Your assignment
Within the listing below, please copy exactly the lines between the line holding "56: (80, 238, 1.26)" and the line holding "[00:04.920]", inclusive.

Input data

>>>

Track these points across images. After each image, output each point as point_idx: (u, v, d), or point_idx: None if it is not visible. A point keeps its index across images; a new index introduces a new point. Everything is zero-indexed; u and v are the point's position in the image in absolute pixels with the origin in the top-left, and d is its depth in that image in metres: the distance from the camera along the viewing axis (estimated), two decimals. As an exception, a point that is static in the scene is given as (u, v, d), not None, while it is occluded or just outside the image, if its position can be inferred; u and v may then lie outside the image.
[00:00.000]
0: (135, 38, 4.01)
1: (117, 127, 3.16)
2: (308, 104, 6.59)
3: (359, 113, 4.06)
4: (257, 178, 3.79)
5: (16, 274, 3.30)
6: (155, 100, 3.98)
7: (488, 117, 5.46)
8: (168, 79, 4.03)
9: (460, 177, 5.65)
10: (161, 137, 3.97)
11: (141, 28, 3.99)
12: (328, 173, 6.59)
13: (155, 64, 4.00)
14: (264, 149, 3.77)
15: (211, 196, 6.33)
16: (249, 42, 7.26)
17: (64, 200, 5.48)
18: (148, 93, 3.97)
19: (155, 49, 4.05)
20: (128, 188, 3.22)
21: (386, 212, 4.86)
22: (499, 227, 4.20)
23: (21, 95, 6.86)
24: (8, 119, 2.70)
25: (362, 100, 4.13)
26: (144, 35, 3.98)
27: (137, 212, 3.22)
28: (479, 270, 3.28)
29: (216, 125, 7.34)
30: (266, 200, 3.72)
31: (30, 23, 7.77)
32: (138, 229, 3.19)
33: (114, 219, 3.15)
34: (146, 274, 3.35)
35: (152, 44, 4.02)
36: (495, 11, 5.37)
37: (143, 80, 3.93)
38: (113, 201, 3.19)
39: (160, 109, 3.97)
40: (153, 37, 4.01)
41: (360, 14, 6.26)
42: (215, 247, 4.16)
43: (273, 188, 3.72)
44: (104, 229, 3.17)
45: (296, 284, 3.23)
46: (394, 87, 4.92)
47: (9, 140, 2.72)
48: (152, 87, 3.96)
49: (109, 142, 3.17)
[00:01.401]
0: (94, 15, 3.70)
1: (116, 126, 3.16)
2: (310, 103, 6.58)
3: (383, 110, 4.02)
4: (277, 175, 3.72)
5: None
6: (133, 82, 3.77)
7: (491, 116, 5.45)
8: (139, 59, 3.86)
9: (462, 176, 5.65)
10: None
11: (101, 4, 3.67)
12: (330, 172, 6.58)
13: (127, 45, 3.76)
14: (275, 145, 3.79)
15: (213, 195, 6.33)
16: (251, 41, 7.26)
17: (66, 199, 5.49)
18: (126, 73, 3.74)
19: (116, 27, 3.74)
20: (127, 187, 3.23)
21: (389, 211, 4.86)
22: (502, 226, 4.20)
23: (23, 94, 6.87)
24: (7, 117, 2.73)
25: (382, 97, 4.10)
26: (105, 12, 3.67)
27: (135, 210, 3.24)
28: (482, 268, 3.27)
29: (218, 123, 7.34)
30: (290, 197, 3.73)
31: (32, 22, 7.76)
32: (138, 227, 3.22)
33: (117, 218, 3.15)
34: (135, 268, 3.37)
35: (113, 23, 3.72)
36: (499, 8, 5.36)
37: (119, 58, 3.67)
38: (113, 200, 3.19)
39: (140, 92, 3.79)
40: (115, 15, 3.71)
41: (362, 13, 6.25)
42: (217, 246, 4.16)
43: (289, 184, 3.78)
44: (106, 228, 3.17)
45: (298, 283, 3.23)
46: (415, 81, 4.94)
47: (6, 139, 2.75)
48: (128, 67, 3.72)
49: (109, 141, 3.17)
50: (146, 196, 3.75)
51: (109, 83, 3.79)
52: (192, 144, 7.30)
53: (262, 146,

<<<
>>>

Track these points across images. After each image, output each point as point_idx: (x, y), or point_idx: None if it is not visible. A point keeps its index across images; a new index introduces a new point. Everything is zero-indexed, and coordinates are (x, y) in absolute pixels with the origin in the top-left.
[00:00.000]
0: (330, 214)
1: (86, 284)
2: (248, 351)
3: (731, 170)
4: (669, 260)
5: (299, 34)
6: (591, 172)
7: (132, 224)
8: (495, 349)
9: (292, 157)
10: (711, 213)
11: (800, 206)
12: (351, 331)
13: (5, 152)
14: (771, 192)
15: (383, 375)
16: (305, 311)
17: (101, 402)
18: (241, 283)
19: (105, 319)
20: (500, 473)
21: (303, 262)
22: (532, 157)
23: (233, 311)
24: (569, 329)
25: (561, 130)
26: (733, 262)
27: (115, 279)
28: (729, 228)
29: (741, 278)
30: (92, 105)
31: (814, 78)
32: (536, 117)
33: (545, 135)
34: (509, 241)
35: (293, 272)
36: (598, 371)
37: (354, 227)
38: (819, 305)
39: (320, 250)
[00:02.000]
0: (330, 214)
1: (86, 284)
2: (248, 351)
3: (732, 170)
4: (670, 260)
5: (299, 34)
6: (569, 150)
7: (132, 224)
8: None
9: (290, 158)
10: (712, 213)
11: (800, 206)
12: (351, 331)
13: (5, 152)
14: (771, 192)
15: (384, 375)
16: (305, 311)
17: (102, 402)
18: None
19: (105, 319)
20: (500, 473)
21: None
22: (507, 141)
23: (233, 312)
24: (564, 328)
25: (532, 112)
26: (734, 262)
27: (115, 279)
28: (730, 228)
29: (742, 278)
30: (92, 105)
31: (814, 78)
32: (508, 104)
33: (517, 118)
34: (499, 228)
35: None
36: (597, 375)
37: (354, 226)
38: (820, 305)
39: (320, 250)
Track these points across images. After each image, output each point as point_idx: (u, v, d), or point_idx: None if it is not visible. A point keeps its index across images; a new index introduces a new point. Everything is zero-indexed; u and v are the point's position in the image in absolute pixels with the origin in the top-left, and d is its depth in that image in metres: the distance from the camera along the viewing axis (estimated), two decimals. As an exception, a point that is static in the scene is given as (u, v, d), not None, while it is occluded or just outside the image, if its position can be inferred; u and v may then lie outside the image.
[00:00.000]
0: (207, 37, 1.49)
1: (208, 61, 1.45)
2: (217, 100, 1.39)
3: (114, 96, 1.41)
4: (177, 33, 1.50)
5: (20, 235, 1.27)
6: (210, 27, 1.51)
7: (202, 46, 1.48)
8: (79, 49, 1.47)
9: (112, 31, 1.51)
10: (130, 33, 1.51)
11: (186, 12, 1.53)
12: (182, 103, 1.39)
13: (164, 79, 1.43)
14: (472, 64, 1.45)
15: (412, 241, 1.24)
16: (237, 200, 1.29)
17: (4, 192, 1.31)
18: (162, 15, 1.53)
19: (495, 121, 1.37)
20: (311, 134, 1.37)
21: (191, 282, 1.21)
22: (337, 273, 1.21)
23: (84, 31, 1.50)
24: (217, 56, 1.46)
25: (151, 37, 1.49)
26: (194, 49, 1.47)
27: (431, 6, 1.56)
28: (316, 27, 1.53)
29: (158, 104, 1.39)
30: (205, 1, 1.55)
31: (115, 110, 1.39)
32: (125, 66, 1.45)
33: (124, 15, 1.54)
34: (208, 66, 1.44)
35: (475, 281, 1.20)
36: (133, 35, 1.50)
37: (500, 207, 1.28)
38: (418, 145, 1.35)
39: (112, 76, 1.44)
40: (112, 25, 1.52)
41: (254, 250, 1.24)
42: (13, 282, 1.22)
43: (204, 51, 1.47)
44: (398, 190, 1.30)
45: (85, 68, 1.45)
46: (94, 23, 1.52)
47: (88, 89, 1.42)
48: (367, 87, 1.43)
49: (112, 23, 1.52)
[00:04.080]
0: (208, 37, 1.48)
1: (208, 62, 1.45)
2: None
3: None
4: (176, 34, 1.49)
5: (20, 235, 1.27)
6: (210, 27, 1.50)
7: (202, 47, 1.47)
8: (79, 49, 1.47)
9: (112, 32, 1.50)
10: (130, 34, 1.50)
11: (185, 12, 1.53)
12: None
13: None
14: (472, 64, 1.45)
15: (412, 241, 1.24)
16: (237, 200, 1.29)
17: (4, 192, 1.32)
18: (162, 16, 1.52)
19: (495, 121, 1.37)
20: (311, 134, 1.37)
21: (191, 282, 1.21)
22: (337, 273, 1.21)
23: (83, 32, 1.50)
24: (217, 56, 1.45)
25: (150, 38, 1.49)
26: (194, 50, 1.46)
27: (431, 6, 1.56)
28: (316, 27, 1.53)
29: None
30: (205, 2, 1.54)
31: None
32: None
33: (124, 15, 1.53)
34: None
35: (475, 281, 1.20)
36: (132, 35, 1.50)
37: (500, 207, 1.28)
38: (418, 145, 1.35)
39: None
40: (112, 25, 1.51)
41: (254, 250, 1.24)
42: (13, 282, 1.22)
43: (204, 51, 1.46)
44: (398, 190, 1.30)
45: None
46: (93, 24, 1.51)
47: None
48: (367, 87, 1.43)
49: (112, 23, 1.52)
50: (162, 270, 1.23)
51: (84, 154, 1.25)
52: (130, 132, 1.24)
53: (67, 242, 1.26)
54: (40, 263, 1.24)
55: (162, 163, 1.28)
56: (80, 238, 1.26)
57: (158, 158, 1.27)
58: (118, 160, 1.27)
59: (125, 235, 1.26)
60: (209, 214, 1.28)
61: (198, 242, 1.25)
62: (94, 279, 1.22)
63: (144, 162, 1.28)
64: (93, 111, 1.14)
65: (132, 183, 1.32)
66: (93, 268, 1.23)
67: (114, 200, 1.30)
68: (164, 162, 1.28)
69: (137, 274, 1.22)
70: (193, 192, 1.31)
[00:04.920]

<<<

Answer
56: (80, 238, 1.26)
57: (158, 158, 1.27)
58: (118, 160, 1.27)
59: (125, 235, 1.26)
60: (209, 214, 1.28)
61: (198, 242, 1.25)
62: (94, 279, 1.22)
63: (144, 162, 1.28)
64: (93, 111, 1.14)
65: (132, 183, 1.32)
66: (93, 268, 1.23)
67: (114, 200, 1.30)
68: (164, 162, 1.28)
69: (137, 274, 1.22)
70: (193, 192, 1.31)
[00:04.920]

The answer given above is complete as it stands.